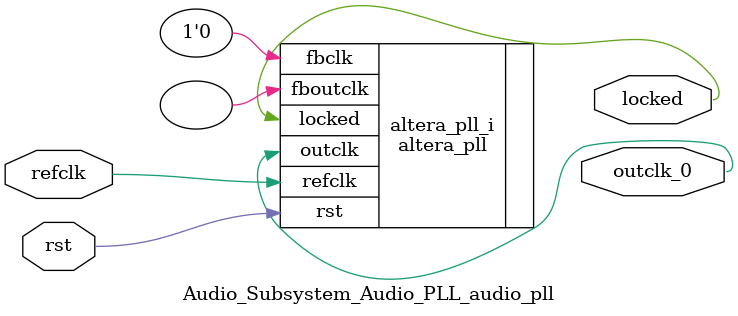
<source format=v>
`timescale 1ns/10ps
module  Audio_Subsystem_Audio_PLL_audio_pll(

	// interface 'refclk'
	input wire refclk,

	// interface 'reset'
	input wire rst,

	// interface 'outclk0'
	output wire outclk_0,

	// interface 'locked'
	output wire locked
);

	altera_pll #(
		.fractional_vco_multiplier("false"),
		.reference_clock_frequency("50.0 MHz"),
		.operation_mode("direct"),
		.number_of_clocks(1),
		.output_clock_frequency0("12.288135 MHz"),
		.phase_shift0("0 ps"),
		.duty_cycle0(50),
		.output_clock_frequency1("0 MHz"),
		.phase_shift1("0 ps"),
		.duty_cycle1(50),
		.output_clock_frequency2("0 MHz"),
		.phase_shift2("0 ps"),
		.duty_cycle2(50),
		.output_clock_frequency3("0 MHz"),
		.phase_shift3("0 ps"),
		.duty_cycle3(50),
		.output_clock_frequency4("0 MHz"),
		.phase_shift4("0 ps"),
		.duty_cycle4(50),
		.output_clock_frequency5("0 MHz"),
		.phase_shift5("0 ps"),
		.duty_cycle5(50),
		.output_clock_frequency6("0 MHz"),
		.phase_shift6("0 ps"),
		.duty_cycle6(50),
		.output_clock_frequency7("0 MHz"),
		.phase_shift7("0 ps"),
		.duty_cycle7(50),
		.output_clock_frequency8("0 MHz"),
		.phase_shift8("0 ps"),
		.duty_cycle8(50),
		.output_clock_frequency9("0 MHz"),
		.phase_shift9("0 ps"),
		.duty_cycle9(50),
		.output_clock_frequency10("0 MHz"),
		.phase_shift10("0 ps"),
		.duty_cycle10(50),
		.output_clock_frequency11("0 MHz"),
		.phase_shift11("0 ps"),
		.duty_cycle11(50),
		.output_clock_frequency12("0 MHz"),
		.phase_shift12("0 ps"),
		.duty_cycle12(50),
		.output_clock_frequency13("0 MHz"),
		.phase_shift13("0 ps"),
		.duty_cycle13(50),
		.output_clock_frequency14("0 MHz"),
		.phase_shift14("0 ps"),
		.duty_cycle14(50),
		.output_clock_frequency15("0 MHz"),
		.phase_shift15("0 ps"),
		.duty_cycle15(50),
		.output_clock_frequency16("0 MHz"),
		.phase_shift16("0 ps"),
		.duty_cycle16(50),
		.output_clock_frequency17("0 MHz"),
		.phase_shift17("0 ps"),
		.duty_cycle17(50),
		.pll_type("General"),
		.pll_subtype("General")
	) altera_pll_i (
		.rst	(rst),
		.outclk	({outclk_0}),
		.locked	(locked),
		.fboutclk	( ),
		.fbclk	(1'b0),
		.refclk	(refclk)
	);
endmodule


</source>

=====

Lines holding the word "General" should be copied from the entries above.

* _Exercise output_
		.pll_type("General"),
		.pll_subtype("General")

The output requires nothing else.